Profile Picture: J. Keeler Johnson

November 4th, 2018

Once upon a time, an increasingly long time ago, a filly named Jaywalk demonstrated that she is indeed mortal by finishing second in her debut at Monmouth Park.

But since that day in June, Jaywalk has looked less and less like a typical racehorse and more and more like a top-notch talent in the making. And on November 2nd at Churchill Downs, Jaywalk brought her game to another level entirely with a resounding 5 ½-length triumph in the Breeders’ Cup Juvenile Fillies (gr. I).

To put it simply, Jaywalk never gave her nine rivals a chance. After sprinting straight to the lead through fractions of :23.23, :46.76, and 1:11.48—an easy pace for the daughter of Cross Traffic—Jaywalk briefly humored her rivals on the far turn, allowing the likes of race favorite Bellafina and the Grade 1 winner Restless Rider to loom up alongside while Jaywalk lost focus for a few strides and attempted to drift out.
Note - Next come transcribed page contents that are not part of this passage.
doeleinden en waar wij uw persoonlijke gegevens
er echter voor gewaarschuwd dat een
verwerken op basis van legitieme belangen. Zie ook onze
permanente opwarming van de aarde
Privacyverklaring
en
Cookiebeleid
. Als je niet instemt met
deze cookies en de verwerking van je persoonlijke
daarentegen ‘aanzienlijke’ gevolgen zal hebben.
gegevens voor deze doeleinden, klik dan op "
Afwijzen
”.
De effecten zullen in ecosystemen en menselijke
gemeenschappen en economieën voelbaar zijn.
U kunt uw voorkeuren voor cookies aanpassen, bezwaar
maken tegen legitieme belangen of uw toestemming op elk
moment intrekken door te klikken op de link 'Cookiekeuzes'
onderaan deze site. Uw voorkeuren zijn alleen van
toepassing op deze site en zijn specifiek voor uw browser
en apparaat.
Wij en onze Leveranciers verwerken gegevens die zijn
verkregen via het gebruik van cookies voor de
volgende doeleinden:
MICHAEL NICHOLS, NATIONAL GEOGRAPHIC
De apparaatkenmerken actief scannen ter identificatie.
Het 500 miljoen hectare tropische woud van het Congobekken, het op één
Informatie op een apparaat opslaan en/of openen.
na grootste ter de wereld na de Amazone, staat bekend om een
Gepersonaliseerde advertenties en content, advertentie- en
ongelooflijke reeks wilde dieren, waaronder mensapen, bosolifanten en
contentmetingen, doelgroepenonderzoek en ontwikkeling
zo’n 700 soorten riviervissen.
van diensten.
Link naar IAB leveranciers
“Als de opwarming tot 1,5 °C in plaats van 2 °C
But once Jaywalk got her mind back on running, she turned back her challengers with disdain, powering away in the blink of an eye to win by 5 ½ lengths while stopping the timer in 1:43.62 for 1 1/16 miles. Restless Rider fought on to finish second over longshot Vibrance, with Bellafina rounding out the top four, but none of them could claim to have really warmed up Jaywalk, who was much the best under jockey Joel Rosario.
Trained by John Servis, Jaywalk has now won four straight races, a streak that includes a late-running victory in the White Clay Creek Stakes at Delaware Park and a front-running 5 ¾-length triumph in the Frizette Stakes (gr. I) at Belmont that was essentially a carbon copy of her Breeders’ Cup win.

With victories in three stakes races, including two Grade 1s, Jaywalk looms as the most likely winner of the Eclipse Award as the champion two-year-old filly of 2018, while her pure speed and versatility in running style have stamped her as a force to reckon with and a clear early favorite for the 2019 Kentucky Oaks (gr. I) six months from now at Churchill Downs. If she keeps up this level of success—and for the time being at least, there’s no reason to think she won’t—we may someday look back at her first career loss and wonder how anyone ever managed to beat her.

They can chase her, they can try to catch her, but as her rivals discovered in the Juvenile Fillies, the chase is probably going to be in vain.